Despite ample evidence that HIV has entered the general population, most HIV awareness programs in India continue to neglect rural areas. Low HIV awareness and high stigma, fueled by low literacy, seasonal migration, gender inequity, spatial dispersion, and cultural taboos pose extra challenges to implement much-needed HIV education programs in rural areas. This paper describes a peer education model developed to educate and empower low-literacy communities in the rural district of Perambalur (Tamil Nadu, India).

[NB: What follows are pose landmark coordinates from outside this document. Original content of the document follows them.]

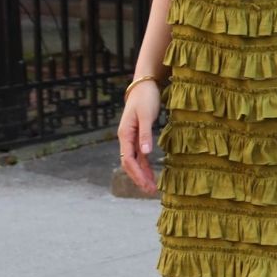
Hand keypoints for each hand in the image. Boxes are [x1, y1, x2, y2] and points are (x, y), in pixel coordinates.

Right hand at [117, 79, 160, 194]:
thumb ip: (145, 134)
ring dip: (142, 174)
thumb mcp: (146, 115)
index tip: (146, 184)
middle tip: (150, 191)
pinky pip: (139, 155)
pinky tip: (151, 174)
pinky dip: (144, 165)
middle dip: (138, 178)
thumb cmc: (145, 98)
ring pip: (134, 161)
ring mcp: (131, 138)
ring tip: (151, 187)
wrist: (144, 85)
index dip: (137, 174)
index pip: (128, 159)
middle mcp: (125, 138)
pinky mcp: (138, 136)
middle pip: (129, 163)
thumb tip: (146, 153)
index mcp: (125, 134)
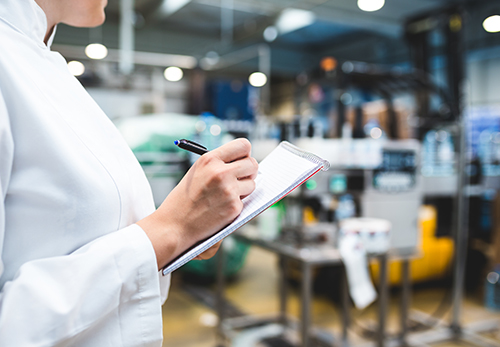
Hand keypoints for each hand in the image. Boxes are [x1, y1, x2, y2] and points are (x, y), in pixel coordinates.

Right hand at [138, 138, 257, 269]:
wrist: (174, 225)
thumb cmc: (184, 199)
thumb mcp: (197, 171)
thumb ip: (218, 164)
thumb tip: (243, 161)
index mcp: (210, 159)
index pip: (243, 145)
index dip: (245, 154)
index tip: (241, 160)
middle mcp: (221, 172)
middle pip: (252, 164)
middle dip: (249, 172)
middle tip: (240, 178)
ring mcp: (228, 190)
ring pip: (252, 184)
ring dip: (244, 189)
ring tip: (225, 195)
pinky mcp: (233, 207)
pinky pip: (245, 201)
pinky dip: (236, 204)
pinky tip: (221, 207)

From January to December 2005, six non-governmental organizations (NGO's) with good community rapport collaborated to build and pilot-test an HIV peer education model for rural communities. The program used participatory methods to train 20 NGO field staff (Outreach Workers), 102 women's self-help group (SHG) leaders, and 52 barbers to become peer educators. Cartoon-based educational materials were developed for low-literacy populations to convey simple, comprehensive messages on HIV transmission, prevention, support and care. In addition, street theatre cultural programs highlighted issues related to HIV and stigma in the community.

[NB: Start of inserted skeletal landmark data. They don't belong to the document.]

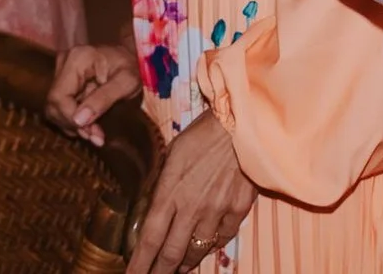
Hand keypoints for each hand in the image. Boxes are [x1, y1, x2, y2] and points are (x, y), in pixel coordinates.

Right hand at [45, 44, 141, 146]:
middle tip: (97, 137)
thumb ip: (104, 98)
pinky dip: (75, 121)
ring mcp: (62, 73)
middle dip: (74, 125)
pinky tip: (92, 126)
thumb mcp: (127, 82)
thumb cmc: (135, 67)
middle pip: (54, 105)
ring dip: (75, 126)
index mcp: (78, 58)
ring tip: (96, 133)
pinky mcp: (64, 83)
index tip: (92, 133)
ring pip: (55, 109)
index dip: (71, 119)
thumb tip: (78, 120)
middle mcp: (64, 63)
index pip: (59, 97)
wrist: (136, 59)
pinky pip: (61, 108)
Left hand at [130, 112, 256, 273]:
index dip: (139, 264)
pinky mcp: (239, 209)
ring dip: (186, 263)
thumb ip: (164, 182)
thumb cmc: (204, 132)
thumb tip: (156, 202)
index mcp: (170, 192)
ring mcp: (217, 211)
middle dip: (160, 272)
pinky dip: (213, 244)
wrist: (243, 122)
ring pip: (197, 251)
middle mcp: (191, 208)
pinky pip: (224, 237)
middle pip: (171, 253)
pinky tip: (207, 245)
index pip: (149, 239)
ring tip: (178, 268)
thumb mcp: (173, 153)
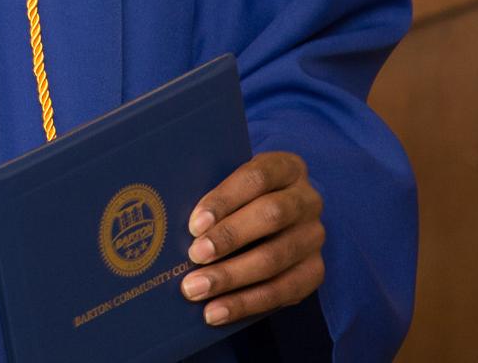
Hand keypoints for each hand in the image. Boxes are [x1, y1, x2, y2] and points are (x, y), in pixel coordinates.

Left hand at [179, 150, 323, 326]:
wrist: (277, 219)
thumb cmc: (239, 197)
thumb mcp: (230, 183)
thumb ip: (209, 191)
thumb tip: (162, 214)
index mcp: (286, 166)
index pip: (257, 176)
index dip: (225, 199)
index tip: (195, 223)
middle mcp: (307, 199)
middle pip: (271, 216)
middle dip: (229, 237)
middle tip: (193, 256)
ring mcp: (314, 237)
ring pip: (275, 258)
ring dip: (231, 277)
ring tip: (195, 290)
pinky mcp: (315, 272)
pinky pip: (283, 292)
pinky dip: (245, 303)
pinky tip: (215, 312)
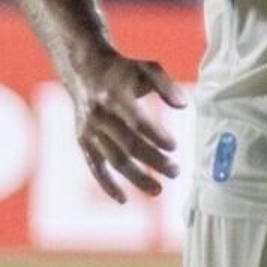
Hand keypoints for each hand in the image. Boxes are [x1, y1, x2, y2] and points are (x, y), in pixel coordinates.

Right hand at [64, 49, 183, 199]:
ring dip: (135, 177)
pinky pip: (95, 167)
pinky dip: (107, 184)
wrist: (82, 69)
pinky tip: (123, 199)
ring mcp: (89, 131)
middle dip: (153, 161)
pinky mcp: (83, 142)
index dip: (155, 136)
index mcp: (114, 97)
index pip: (137, 121)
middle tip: (176, 172)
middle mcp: (99, 116)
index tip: (175, 147)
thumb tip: (183, 105)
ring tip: (158, 190)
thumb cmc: (122, 70)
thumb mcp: (146, 68)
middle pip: (128, 145)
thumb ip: (166, 86)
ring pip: (113, 160)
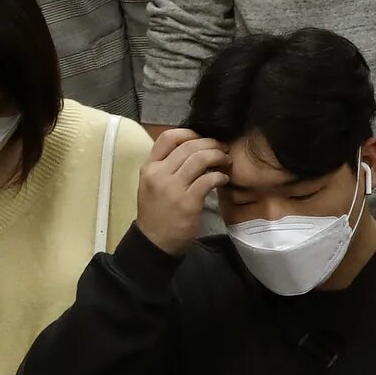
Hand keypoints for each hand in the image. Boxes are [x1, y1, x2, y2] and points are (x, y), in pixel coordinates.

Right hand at [137, 129, 230, 253]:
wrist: (154, 242)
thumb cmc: (157, 211)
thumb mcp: (153, 184)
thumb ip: (168, 165)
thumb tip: (195, 147)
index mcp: (149, 167)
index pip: (167, 137)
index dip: (190, 132)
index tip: (203, 137)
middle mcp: (158, 174)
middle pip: (189, 146)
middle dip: (211, 143)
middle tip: (223, 148)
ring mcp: (172, 188)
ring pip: (200, 159)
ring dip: (218, 156)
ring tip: (226, 160)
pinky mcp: (187, 202)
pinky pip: (209, 180)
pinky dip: (220, 176)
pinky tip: (223, 179)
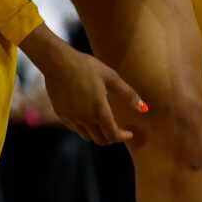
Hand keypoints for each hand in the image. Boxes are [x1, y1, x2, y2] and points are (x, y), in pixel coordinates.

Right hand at [19, 24, 144, 144]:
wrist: (57, 61)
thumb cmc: (87, 67)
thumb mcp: (112, 78)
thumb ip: (129, 95)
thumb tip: (144, 109)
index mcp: (99, 110)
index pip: (113, 135)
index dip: (123, 137)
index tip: (129, 133)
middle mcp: (84, 118)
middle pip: (101, 140)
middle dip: (112, 137)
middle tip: (118, 130)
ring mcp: (71, 117)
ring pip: (87, 136)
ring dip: (98, 134)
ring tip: (104, 124)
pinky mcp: (61, 113)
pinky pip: (75, 128)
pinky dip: (85, 127)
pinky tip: (89, 117)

The program is estimated to have reached over 30 000 villagers in the district through 2051 interactive HIV awareness programs and one-on-one communication. Outreach workers (OWs) and peer educators distributed approximately 62 000 educational materials and 69 000 condoms, and also referred approximately 2844 people for services including voluntary counselling and testing (VCT), care and support for HIV, and diagnosis and treatment of sexually-transmitted infections (STI). At least 118 individuals were newly diagnosed as persons living with HIV (PLHIV); 129 PLHIV were referred to the Government Hospital for Thoracic Medicine (in Tambaram) for extra medical support. Focus group discussions indicate that the program was well received in the communities, led to improved health awareness, and also provided the peer educators with increased social status.
Using established networks (such as community-based organizations already working on empowerment of women) and training women's SHG leaders and barbers as peer educators is an effective and culturally appropriate way to disseminate comprehensive information on HIV/AIDS to low-literacy communities. Similar models for reaching and empowering vulnerable populations should be expanded to other rural areas.